QUANTIFYING IMPACTS OF FIRE-FLOOD CYCLES ON HUMAN AND ECOLOGICAL COMMUNITIES: CASE STUDIES FROM THE CENTRAL COAST OF CALIFORNIA (Invited Presentation)

Climate change is an important driver of fire regime intensification in regions such as the central coast ranges of California, leading to novel increases in fire and post-fire geomorphic disturbances. This necessitates the need to understand how these increases in postfire disturbance will impact sensitive coastal habitats and human communities not accustomed to large and severe wildfire. An opportunity to study this emerged with the 2020 CZU Lightning Complex Fire in the Santa Cruz Mountains that burned ~86,000 acres across redwood forest watersheds which host sensitive riverine and estuarine habitat for endangered anadromous fishes. Currently, there is a paucity of studies on the impacts of post-fire runoff on bar-built estuaries along the west coast of the US. A study was established to use sediment tiles, RTK-GPS, and bathymetric surveying to quantify geomorphic changes to the Scott Creek estuary near Santa Cruz, CA for 3 years in response to post-fire runoff and recent atmospheric river events.
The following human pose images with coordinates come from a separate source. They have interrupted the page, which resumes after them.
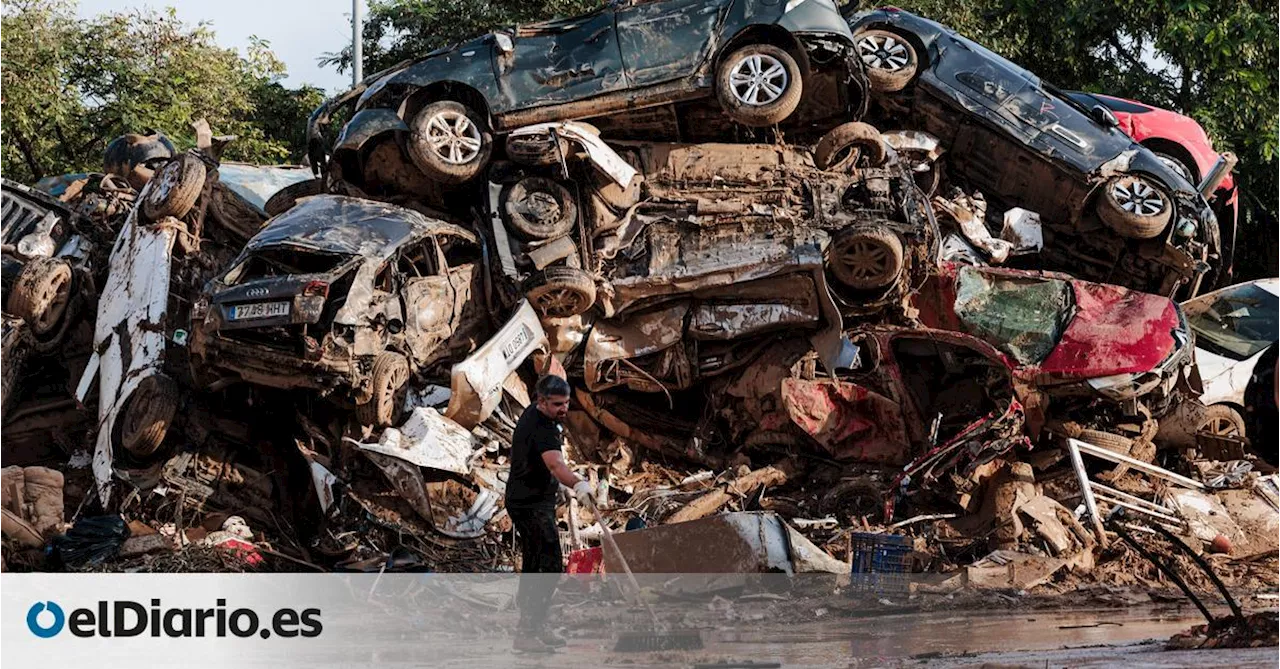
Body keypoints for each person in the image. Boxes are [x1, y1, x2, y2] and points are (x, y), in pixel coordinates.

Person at [505, 374, 596, 653]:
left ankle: (534, 626)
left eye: (567, 403)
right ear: (541, 401)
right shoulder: (542, 427)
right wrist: (578, 484)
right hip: (530, 505)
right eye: (557, 404)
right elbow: (556, 465)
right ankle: (527, 631)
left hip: (527, 501)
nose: (564, 409)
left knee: (535, 565)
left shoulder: (536, 415)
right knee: (548, 567)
Initial results show estuary-wide accretion rates during this post-fire period are ~2-5x higher than longer-term rates spanning ~2 ka prior to Euro-American colonization.

Not only is it important to understand contemporary fire and its current impacts on watershed hazards, but possible future scenarios of fire-flood cycles to allow for longer-term hazard mitigation and fuels management. I will also discuss a pre-fire modeling study that aims to predict future scenarios of soil burn severity and associated debris flow susceptibility further south in the Carmel River watershed. This watershed also hosts endangered aquatic biota as well as significant water supply infrastructure and development intermixed with flammable vegetation and hillslopes prone to mass wasting. This study aims to build on previous work done in southern California to quantify long-term post-fire risks but in a watershed spanning significant gradients in hydroclimate and vegetation communities. These studies provide key opportunities to better understand the hydrogeomorphic impacts of novel increases in fire-flood disturbances.